• Task prompt:
Reproduce the records below in full and word for word, excluding pictures.

• Provided material:
------------------------------------------------

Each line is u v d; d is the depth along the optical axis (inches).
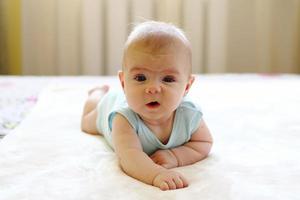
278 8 93.0
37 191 31.6
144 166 34.1
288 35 94.4
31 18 88.7
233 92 64.7
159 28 36.3
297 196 31.3
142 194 31.2
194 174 35.3
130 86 35.9
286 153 40.5
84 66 90.4
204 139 40.0
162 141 38.9
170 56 35.1
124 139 36.6
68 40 90.2
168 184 32.3
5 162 37.1
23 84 69.0
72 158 38.2
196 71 92.2
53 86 66.3
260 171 36.0
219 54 92.0
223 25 90.9
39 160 37.8
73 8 88.7
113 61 90.1
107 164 36.8
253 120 51.3
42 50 90.3
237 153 40.5
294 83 71.2
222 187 32.5
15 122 50.3
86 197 30.7
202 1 90.1
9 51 90.4
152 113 36.0
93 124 45.2
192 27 90.3
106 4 89.4
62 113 52.9
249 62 95.2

------------------------------------------------

• Answer to this exercise:
Each line is u v d; d is the depth along the optical axis (inches).
278 8 93.0
37 191 31.6
144 166 34.1
288 35 94.4
31 18 88.7
233 92 64.7
159 28 36.3
297 196 31.3
142 194 31.2
194 174 35.3
130 86 35.9
286 153 40.5
84 66 90.4
204 139 40.0
162 141 38.9
170 56 35.1
124 139 36.6
68 40 90.2
168 184 32.3
5 162 37.1
23 84 69.0
72 158 38.2
196 71 92.2
53 86 66.3
260 171 36.0
219 54 92.0
223 25 90.9
39 160 37.8
73 8 88.7
113 61 90.1
107 164 36.8
253 120 51.3
42 50 90.3
237 153 40.5
294 83 71.2
222 187 32.5
15 122 50.3
86 197 30.7
202 1 90.1
9 51 90.4
152 113 36.0
93 124 45.2
192 27 90.3
106 4 89.4
62 113 52.9
249 62 95.2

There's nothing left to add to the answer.